Placement matters. Keywords in a generic "Skills" list score less than the same keywords demonstrated in Experience bullets — recruiters look for evidence of use, not just declaration. An ATS that ranks by TF-IDF will also reward placement in multiple sections.

Density without stuffing. Natural integration, not a keyword salad. Repeating the same keyword six times in a bullet is penalised.

C) Skills — 0 to 25

  • Every required hard skill named in the JD must appear explicitly in the resume.
  • Proficiency / years signal (e.g. "5+ years of Python") when the JD requests one.
  • Soft skills must be backed by evidence in experience bullets — "strong communicator" alone scores zero; "presented quarterly roadmap to 3 VPs" scores.
  • Tool-chain completeness: if the JD says "React, TypeScript, Node, AWS", all four should be findable, not just two.

D) Experience — 0 to 15

  • Years match. Does the candidate meet or exceed the JD's minimum years?
  • Seniority signals. Verbs like led, owned, architected, managed X people, drove are expected at mid/senior level.
  • Every bullet follows the formula: strong action verb + what was done + how + a quantified result (%, €, $, time saved, users, scale). A bullet without numbers loses points.
  • Progression. Increasing responsibility across roles should be visible chronologically.
  • Relevance. Experience in unrelated industries is worth less than directly-applicable experience, regardless of seniority.

E) Format — 0 to 10

ATS parseability is make-or-break — a beautiful PDF with text in columns can score zero on real ATSes.

  • Clean, standard section headers: SUMMARY / EXPERIENCE / EDUCATION / SKILLS / CERTIFICATIONS / LANGUAGES.
  • Reverse-chronological order within each section.
  • Consistent date format (MMM YYYY – MMM YYYY or Present).
  • A contact block at the top with email, phone, city/country, LinkedIn.
  • No tables for layout, no text columns, no headers/footers, no images, no text boxes, no icons — all of these confuse ATS parsers.
  • Appropriate length (one page for <10 YoE, two for senior).

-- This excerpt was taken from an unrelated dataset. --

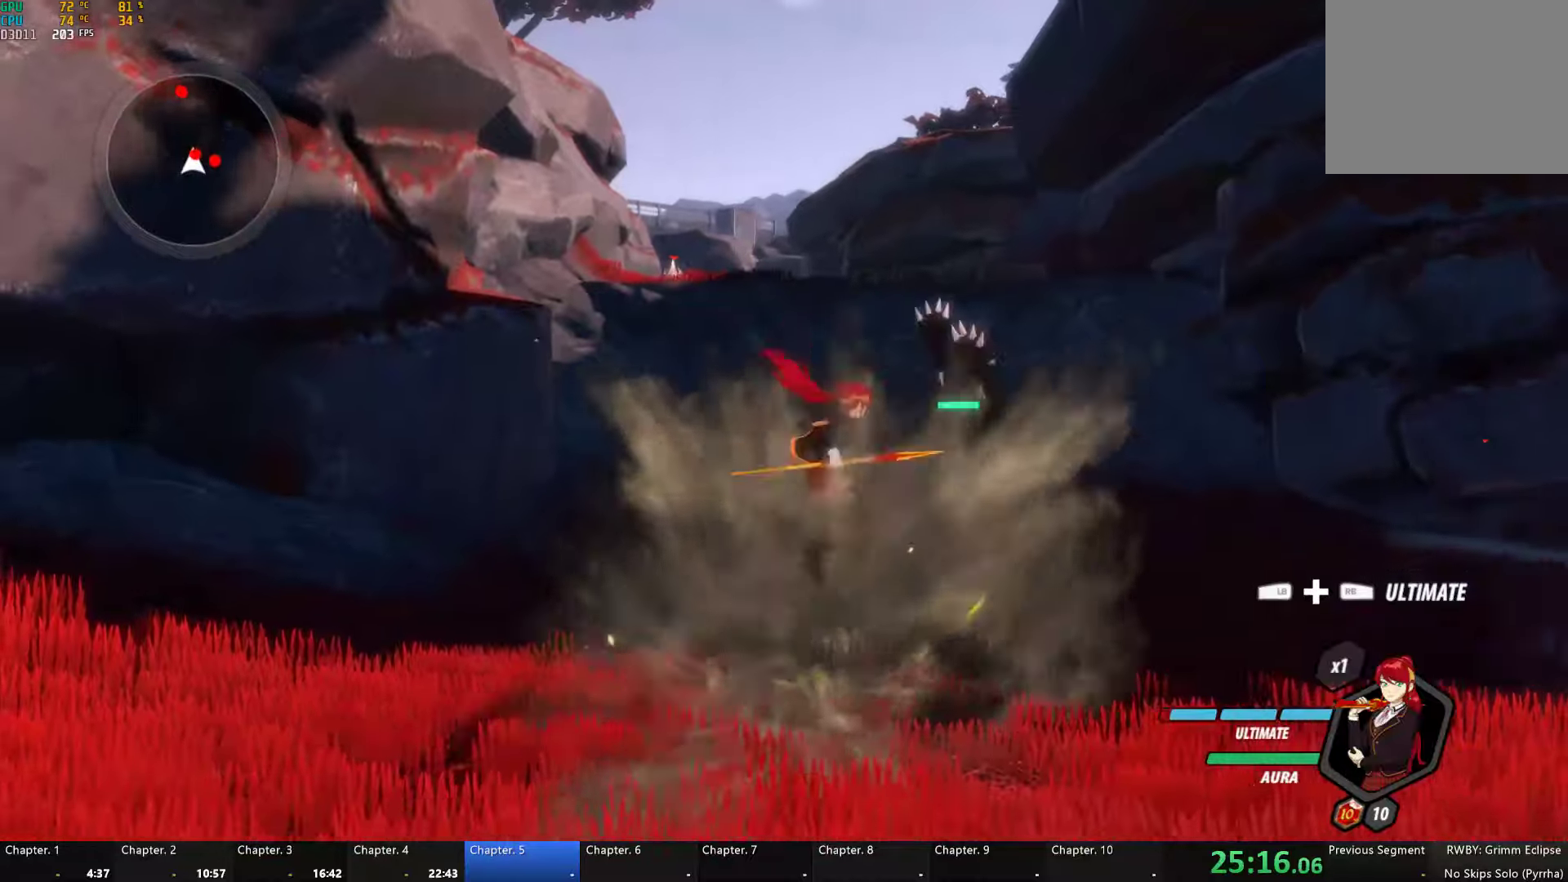
{"dt_ms": 500, "buttons": [], "left_stick": "up", "right_stick": "center", "events": [[17, "A", "up"], [17, "Y", "down"], [333, "B", "down"], [333, "left_stick", "up"], [367, "L1", "up"], [367, "Y", "up"], [450, "B", "up"]]}
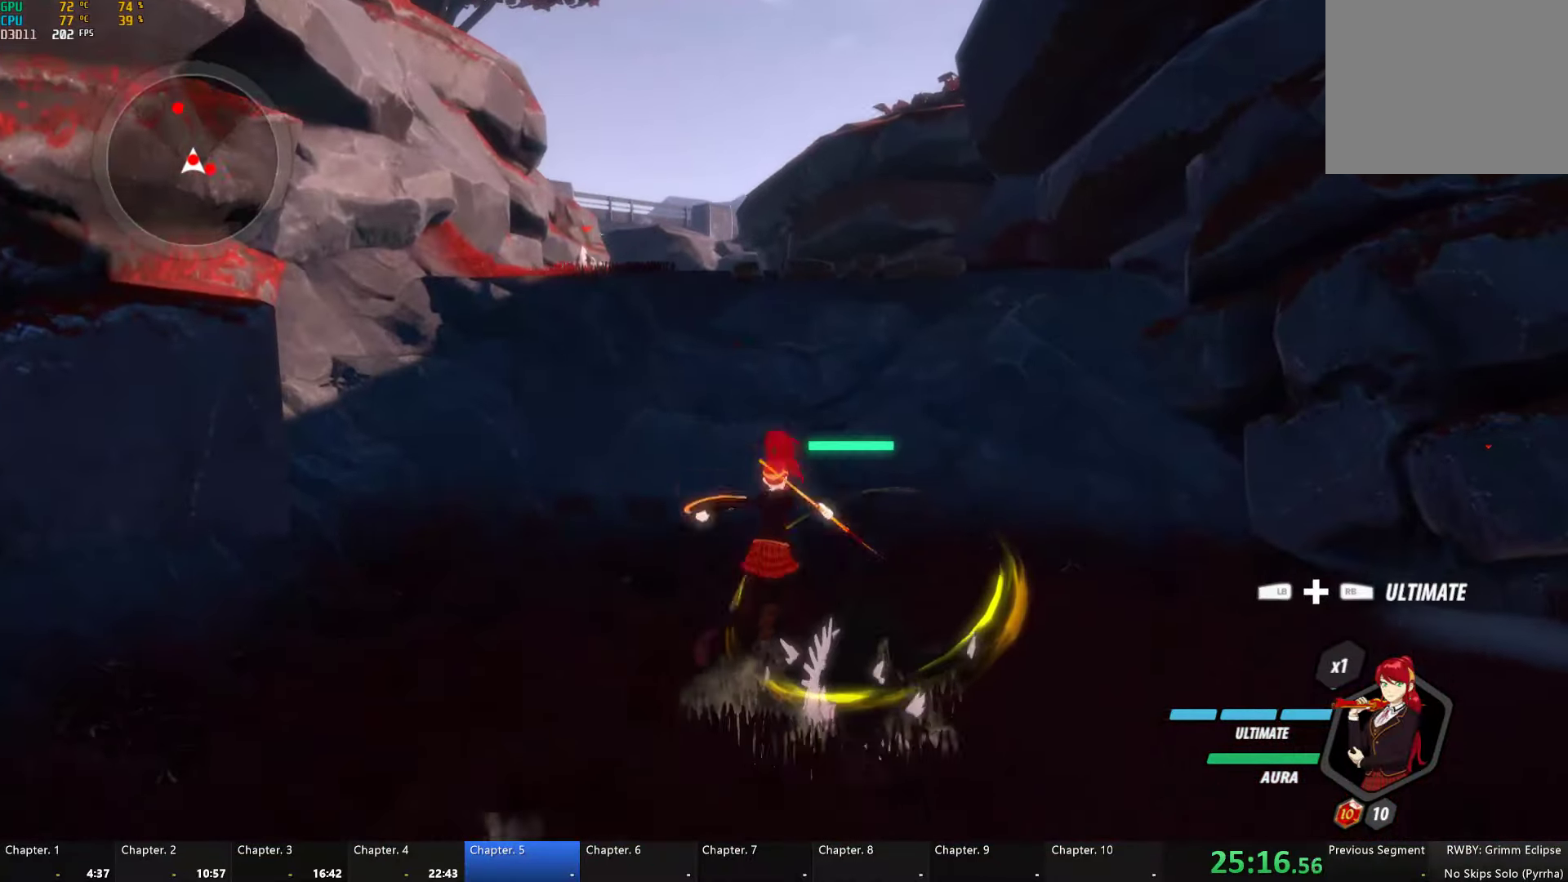
{"dt_ms": 500, "buttons": ["Y"], "left_stick": "center", "right_stick": "center", "events": [[17, "Y", "down"], [67, "left_stick", "center"]]}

Score bands (UI colour coding)

Range Label Meaning
80-100 Excellent Strong match; small polish would help
60-79 Good Competitive; apply missing keywords and metrics
40-59 Needs Work Parseable but failing on keyword density or experience framing
0-39 Poor Major rewrite required before this resume would pass screening

The server clamps the score to this range; the UI colours the gauge accordingly (components/ScoreCard.tsx).


How the rewrite works

When the user picks Rewrite my resume, the app sends the original resume + job description to /api/rewrite. The prompt instructs the model to:

  • Produce a full rewrite using Europass-compatible sections: Contact · Professional Summary · Key Skills · Professional Experience · Education · Certifications · Languages.
  • Use plain-text, ATS-safe formatting only — no tables, columns, graphics, or emoji.
  • Every experience bullet follows: action verb + what + how + quantified result.
  • Integrate Tier-1 keywords from the JD into the Summary, Skills, and Experience sections (not just one).
  • Preserve all truthful facts — never invent employers, dates, titles, or skills.
  • Tailor the Professional Summary (3-4 lines) specifically to the target role.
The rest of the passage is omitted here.